Memory Management is an important aspect for any programming language. Inefficient management of the memory in a program may lead to various consequences like memory leak, dangling pointer, double free error, etc., resulting in slow down of the program, fragmentation, incorrect execution, premature GC, or program termination. As a solution to these memory management problems, specifically for C programs, a novel garbage collection approach has been proposed and developed in this paper that uses dynamic binary instrumentation which is accurate and does not need any modification in the source code.

The GC Pintool has been successfully tested over a large set of distinct test codes. It takes care of all the dynamically allocated memory whether it is allocated against a local pointer variable, global pointer variable, or passed as parameter to some other function. The tool deallocates the reserved memory at proper time during the execution of the program. The tool has been shown to successfully detect any kind of memory leak error and performs the garbage collection suitably. Further, it is capable of handling issues like pointer reassignment, allocation made against the data members of an object, arrays, array of pointer, and pointer to an array. GC Pintool overcomes the drawbacks of Conservative GC [10, 12] and Precise GC [11] and has been shown to run faster than Valgrind for memory leak/error detection.

The GC Pintool is a work in progress. The present version is a functional prototype, intended to operate on moderately large C programs to provide an understanding of its behavior and to provide a platform for adding future enhancements. The present tool may be extended in the following directions:

  • Support for C++ Internally GC Pintool already has most of the infrastructure required for C++. We can log the memory allocated and deallocated by new and delete operators, but the challenge will be to deal with the constructors and destructors of an object.

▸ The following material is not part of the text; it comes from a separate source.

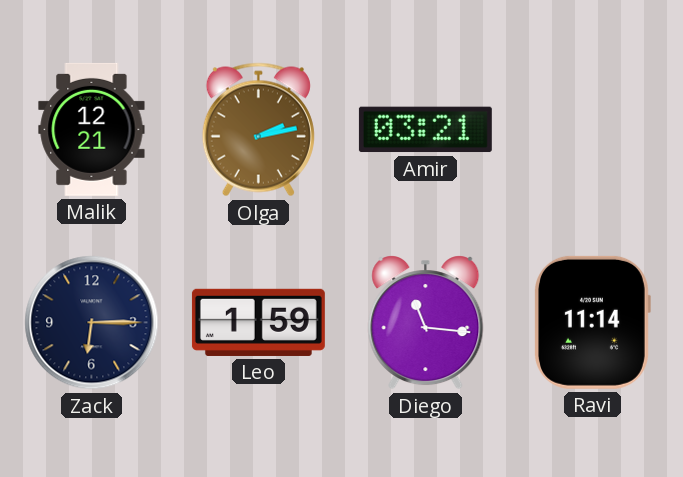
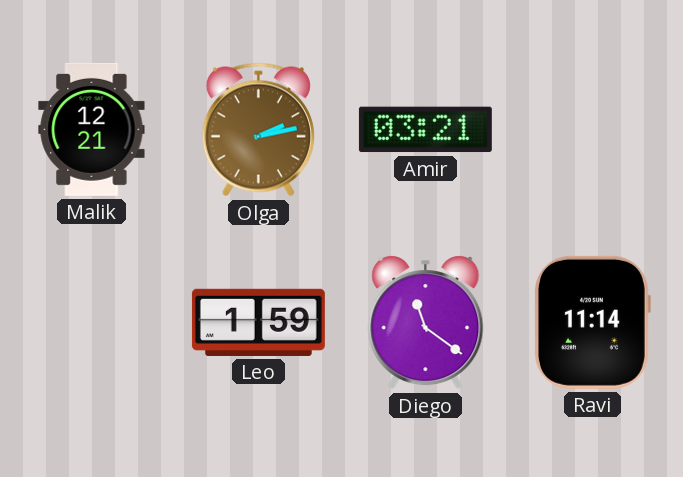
Zack: 6:15 -> none
Diego: 11:16 -> 11:21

  • Improving Efficiency At present, GC Pintool performs selective instrumentation which has helped to restrict the slowdown while dynamic instrumentation is used. This is manifest in GC Pintool which has a better performance than Valgrind when it is used only for detection of memory issues, but no Garbage Collection (GC) is actually done.

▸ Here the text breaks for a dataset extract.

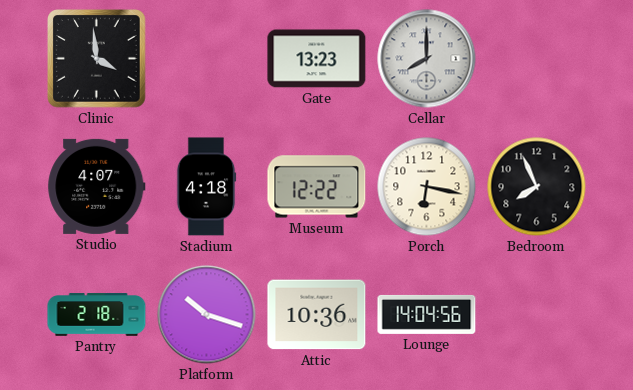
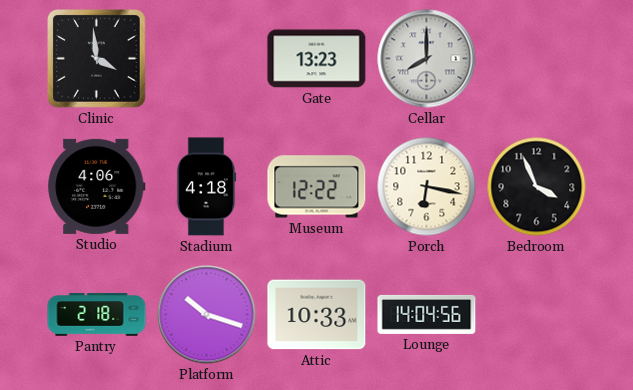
Studio: 4:07 -> 4:06
Bedroom: 7:56 -> 3:56
Attic: 10:36 -> 10:33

    Unfortunately, while doing the GC, GC Pintool is confronted with a second level of slowdown because it needs to dynamically call appropriate free function for any memory that is about to be leaked. It may be noted that this call actually does not exist in the user code and hence needs to be inserted at the runtime. GC Pintool achieves this by using PIN_CallApplicationFunction, a function of PIN. Incidentally, this function has a lot of overhead and substantially slows down the GC Pintool further. We are working on a few schemes to overcome this shortcoming—one is to move to a lazy collection strategy and the other is to use the fact that GC only needs to call a fixed function, namely, free.

    Further, the multimap structure used to log memory allocations and deallocations, may be improved to reduce space complexity.

  • Testing on Legacy programs GC Pintool should be tested on large and complex legacy programs so as to ensure its applicability in production environments.